A fluxgate gradiometer survey in July 2009 investigated standing stones in the garden of the Druids Arms public house known as The Cove, which showed that the stones date from nearly a thousand years before the stone circles. The conclusion from the study was that these upright stones are likely to have been the portals or façade of a chambered tomb.

In 2010, a further survey was carried out by Bath and Camerton Archaeological Society and the Bath and North East Somerset Archaeological Officer. This involved high data density magnetometer, resistance pseudosection profiles and photographic surveys showed a new henge entrance and further detail of post holes.

== Myths about Stanton Drew ==

A postcard from 1886 showing a Standing stone at Stanton Drew

Being a henge and stone circle site, astronomical alignments are a common theory to explain the positioning of the stones at Stanton Drew. Similarly, there are less well evidenced theories relating to ley lines.

One theory suggests the site was dedicated to funerary ritual. As a sacred site this is to be expected, but also then to be host to other significant events of the local community such as weddings and religious ceremonies.
There are several local traditional stories about the megalithic complex. The best known tells how a wedding party was turned to stone: the party was held throughout Saturday, but a man clothed in black (the Devil in disguise) came and started to play his violin for the merrymakers after midnight, continuing into holy Sunday morning. When dawn broke, everybody had been turned to stone by the Demon: so the stone circles are the dancers, the avenues are the fiddlers and The Cove is the bride and the groom with the drunken churchman at their feet. They are still awaiting the Devil who promised to come back someday and play again for them.

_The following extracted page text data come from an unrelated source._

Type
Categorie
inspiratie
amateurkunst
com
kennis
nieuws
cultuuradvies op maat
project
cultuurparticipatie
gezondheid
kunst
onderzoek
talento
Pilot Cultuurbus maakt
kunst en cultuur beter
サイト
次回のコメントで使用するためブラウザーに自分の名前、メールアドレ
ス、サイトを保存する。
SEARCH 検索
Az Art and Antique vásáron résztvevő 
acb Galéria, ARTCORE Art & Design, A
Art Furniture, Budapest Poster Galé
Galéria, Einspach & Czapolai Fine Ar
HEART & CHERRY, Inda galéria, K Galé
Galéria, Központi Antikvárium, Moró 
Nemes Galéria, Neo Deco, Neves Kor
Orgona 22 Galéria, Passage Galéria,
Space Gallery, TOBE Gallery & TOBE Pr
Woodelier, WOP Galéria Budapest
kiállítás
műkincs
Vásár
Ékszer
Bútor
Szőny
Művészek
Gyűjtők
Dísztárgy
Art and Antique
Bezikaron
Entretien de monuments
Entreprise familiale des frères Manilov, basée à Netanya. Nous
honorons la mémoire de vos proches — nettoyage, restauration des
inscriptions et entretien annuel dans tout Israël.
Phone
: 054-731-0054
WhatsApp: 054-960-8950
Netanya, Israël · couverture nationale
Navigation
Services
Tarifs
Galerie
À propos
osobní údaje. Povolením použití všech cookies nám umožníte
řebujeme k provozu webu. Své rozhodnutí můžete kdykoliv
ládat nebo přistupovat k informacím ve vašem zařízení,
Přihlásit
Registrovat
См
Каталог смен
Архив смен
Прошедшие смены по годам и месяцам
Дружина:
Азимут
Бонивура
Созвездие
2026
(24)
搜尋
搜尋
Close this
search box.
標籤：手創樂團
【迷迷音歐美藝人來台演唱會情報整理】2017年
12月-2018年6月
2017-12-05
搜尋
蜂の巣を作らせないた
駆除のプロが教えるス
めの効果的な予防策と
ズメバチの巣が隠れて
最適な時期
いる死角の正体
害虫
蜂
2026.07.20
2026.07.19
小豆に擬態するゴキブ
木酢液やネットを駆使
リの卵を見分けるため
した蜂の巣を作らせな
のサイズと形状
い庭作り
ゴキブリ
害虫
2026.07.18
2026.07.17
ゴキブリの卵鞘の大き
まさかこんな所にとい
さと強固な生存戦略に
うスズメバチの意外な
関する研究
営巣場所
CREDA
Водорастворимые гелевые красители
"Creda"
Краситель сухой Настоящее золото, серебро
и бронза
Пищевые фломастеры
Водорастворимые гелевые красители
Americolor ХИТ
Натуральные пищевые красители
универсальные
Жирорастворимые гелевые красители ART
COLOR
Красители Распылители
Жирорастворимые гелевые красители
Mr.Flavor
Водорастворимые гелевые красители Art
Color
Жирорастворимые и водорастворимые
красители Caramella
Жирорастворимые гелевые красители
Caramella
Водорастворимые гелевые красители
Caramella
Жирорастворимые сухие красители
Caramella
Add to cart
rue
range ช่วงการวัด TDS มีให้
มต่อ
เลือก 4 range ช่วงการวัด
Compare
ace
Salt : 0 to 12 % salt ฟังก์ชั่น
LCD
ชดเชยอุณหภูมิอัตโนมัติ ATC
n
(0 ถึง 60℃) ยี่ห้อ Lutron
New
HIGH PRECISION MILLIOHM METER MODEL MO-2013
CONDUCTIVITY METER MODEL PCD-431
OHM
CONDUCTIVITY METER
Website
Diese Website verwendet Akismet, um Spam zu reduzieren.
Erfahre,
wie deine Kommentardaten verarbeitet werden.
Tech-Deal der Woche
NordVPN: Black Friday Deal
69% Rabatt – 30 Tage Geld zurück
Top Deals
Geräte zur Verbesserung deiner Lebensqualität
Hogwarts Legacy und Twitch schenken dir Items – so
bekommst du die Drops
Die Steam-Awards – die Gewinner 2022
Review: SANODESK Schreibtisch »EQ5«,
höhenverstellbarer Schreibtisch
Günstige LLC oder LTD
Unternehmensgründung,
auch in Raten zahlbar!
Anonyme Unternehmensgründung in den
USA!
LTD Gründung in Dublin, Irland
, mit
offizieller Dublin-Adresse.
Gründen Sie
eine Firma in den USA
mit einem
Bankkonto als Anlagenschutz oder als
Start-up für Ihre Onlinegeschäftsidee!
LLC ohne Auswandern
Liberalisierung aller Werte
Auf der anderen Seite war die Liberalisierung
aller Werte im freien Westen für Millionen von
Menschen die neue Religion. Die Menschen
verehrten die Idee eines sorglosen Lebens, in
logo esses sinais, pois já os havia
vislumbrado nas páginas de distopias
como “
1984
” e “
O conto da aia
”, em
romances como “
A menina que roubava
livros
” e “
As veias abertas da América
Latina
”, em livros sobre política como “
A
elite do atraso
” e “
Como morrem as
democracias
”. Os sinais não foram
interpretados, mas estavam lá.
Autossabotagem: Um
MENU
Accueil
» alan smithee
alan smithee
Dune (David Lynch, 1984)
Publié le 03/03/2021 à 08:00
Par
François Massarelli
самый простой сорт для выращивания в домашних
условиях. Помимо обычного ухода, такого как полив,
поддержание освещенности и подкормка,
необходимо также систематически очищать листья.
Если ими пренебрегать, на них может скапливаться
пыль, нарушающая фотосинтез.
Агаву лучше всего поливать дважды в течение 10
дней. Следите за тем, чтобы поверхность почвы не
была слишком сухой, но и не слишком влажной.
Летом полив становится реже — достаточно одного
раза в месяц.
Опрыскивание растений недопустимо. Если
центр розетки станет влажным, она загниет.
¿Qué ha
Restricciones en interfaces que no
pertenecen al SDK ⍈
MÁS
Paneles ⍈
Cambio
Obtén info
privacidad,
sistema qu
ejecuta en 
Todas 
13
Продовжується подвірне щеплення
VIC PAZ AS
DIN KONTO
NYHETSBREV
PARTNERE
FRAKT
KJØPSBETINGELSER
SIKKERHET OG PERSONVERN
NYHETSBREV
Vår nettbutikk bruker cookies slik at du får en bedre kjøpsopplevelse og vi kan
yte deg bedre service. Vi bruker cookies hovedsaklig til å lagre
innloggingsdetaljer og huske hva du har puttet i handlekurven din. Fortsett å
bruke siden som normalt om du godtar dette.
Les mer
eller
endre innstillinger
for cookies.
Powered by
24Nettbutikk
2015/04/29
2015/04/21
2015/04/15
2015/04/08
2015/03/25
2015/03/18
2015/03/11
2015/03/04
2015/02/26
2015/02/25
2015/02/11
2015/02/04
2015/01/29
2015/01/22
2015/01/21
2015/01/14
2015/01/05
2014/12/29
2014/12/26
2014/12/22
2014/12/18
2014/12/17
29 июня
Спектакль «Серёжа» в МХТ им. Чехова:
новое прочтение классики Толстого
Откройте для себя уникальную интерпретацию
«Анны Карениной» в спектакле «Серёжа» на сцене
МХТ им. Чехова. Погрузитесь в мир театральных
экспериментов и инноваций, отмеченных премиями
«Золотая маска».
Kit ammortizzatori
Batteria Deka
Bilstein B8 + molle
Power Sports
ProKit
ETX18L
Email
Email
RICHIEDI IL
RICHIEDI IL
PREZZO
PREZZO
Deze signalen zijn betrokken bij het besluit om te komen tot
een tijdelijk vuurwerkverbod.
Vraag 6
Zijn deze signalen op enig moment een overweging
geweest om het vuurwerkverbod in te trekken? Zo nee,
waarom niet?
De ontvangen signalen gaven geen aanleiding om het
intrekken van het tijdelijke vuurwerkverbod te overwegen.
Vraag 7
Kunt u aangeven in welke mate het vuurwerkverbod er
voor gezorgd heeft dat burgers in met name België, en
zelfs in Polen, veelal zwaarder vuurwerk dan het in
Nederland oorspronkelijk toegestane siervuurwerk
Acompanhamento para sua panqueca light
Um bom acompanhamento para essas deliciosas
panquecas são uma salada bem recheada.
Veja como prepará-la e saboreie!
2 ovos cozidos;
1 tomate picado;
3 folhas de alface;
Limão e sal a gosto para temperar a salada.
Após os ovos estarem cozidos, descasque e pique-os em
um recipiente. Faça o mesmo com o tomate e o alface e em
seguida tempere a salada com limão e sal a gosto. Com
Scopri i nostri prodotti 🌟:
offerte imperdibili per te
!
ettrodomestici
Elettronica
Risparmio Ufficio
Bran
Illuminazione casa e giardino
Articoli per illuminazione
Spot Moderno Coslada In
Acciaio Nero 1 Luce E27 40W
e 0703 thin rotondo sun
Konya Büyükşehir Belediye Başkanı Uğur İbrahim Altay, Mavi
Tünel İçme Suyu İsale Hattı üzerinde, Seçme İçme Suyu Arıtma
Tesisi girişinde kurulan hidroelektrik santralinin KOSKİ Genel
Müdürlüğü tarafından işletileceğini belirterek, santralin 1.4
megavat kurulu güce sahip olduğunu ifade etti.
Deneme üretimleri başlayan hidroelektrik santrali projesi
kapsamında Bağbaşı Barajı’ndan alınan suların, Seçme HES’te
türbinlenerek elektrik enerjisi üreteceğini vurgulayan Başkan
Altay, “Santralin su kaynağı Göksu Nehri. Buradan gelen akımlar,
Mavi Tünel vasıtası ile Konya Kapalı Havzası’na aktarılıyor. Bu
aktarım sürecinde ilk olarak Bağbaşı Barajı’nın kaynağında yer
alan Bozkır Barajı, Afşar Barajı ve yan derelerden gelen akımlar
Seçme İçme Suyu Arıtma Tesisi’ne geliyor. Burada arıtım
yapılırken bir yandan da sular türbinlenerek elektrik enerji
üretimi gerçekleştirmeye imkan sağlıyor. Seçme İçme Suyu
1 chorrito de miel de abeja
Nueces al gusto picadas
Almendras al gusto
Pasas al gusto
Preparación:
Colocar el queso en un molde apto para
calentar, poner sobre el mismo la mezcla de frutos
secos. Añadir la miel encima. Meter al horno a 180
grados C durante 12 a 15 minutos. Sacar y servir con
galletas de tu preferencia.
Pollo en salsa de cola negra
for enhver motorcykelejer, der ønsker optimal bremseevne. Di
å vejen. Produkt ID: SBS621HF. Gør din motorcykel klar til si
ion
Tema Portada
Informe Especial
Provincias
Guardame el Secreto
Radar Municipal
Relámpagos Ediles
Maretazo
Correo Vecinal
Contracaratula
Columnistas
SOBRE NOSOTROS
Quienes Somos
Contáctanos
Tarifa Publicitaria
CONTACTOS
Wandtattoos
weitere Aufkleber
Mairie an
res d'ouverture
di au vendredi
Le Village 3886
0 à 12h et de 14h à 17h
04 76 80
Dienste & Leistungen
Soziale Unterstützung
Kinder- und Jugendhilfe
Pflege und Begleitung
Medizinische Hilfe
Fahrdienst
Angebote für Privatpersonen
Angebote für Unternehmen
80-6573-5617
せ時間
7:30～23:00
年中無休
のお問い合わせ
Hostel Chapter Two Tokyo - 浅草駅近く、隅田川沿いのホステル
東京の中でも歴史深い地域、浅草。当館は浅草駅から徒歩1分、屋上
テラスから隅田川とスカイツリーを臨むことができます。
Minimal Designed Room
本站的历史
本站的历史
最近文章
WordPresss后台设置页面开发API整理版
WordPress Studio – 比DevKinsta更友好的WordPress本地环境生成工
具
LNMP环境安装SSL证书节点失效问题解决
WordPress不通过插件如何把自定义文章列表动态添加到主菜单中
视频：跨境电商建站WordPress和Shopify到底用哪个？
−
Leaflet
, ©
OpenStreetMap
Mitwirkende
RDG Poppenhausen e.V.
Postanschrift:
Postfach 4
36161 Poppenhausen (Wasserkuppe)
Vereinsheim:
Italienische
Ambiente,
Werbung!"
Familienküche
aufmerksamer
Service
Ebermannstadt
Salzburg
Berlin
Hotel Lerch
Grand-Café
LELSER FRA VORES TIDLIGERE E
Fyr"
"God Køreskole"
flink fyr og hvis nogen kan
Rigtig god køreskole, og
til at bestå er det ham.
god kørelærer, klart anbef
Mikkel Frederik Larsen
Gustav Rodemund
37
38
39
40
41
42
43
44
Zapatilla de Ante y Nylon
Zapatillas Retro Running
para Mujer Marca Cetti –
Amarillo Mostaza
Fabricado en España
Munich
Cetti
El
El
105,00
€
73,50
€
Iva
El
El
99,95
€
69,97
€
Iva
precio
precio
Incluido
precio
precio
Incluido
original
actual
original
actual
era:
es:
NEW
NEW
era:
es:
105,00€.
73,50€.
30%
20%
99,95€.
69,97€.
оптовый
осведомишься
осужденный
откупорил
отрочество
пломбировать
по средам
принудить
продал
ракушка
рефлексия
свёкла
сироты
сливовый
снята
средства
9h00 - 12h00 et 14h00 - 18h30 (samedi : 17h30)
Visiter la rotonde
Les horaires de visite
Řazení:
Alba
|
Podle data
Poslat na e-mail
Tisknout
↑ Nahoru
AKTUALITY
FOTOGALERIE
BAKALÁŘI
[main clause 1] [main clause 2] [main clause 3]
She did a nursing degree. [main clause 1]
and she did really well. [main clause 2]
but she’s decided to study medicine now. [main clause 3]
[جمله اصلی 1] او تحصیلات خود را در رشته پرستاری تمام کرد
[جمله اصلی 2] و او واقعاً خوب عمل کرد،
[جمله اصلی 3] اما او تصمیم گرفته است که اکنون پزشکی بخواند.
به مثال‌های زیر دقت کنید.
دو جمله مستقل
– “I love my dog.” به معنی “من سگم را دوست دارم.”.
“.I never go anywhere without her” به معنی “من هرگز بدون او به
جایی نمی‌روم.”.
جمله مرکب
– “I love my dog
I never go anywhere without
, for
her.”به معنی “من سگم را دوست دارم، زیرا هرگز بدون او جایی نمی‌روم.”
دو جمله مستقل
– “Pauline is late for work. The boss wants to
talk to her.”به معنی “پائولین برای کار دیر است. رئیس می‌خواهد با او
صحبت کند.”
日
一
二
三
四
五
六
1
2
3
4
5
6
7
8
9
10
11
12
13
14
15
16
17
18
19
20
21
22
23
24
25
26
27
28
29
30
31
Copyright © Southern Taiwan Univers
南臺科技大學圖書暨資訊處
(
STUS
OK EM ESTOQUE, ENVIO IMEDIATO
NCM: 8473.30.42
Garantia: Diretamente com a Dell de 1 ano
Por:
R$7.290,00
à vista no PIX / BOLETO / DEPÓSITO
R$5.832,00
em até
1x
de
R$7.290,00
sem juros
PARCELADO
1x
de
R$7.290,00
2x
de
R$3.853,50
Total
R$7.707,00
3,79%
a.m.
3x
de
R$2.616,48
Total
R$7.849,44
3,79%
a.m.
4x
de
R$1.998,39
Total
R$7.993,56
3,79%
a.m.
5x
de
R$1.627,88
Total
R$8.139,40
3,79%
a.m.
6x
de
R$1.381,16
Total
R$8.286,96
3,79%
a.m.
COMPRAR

Wade and Wade in their 1929 book Somerset suggest:

One of the curiosities of the place is Hautville's Quoit, which, to save time, should also be looked for on approaching the village. (Enter iron gate on L. a few hundred yards before reaching tollhouse, and search backwards along the hedge bordering road.) It is a large stone, which legend says was hurled by Sir J. Hautville (whose effigy is in Chew Magna Church) from the top of Maes Knoll. The famous "druidical remains" will be found near the church. About 50 yards from the entrance to the churchyard take a lane to the L. leading to an orchard: the stones will be observed in the field beyond (admission free, but field closed on Sundays). The "remains" consist of three contiguous circles. The first is of considerable area, and is marked out by twelve large stones, only three of which remain upright; a smaller circle of eight stones lies just beyond; and a third circle of eight will be found farther away in an orchard on the R. The two larger circles have each a few scattered stones thrown off as a kind of avenue. Standing apart from the circles is a curious group of three stones huddled together in a garden abutting on the churchyard, from which they can be easily seen by looking over the W. boundary wall. These mystic rings probably had the same origin (whatever that may have been) as that of the more famous circle at Avebury in Wiltshire, with which they should be compared.

The proximity of Maes Knoll is comparable with that of Silbury Hill. A ridiculous theory suggests that the monoliths were erected as a trophy after one of Arthur's victories. Arthur is connected to the site because a site in the nearby village of Camerley is reputed to be the location of Camelot in an oral tradition. The stones are of a reddish hue similar to that described in the Arthurian legend as connected to Camelot and to a sword that was seen in a stone near to Camelot. The country story is that a local wedding once took place on a Sunday, when the frivolous guests would insist on winding up with a dance. The penalty for a "Sabbath" thus "profaned" was the prompt transformation of the bridal party into stone. Hence the local appellation of "The fiddlers and the maids".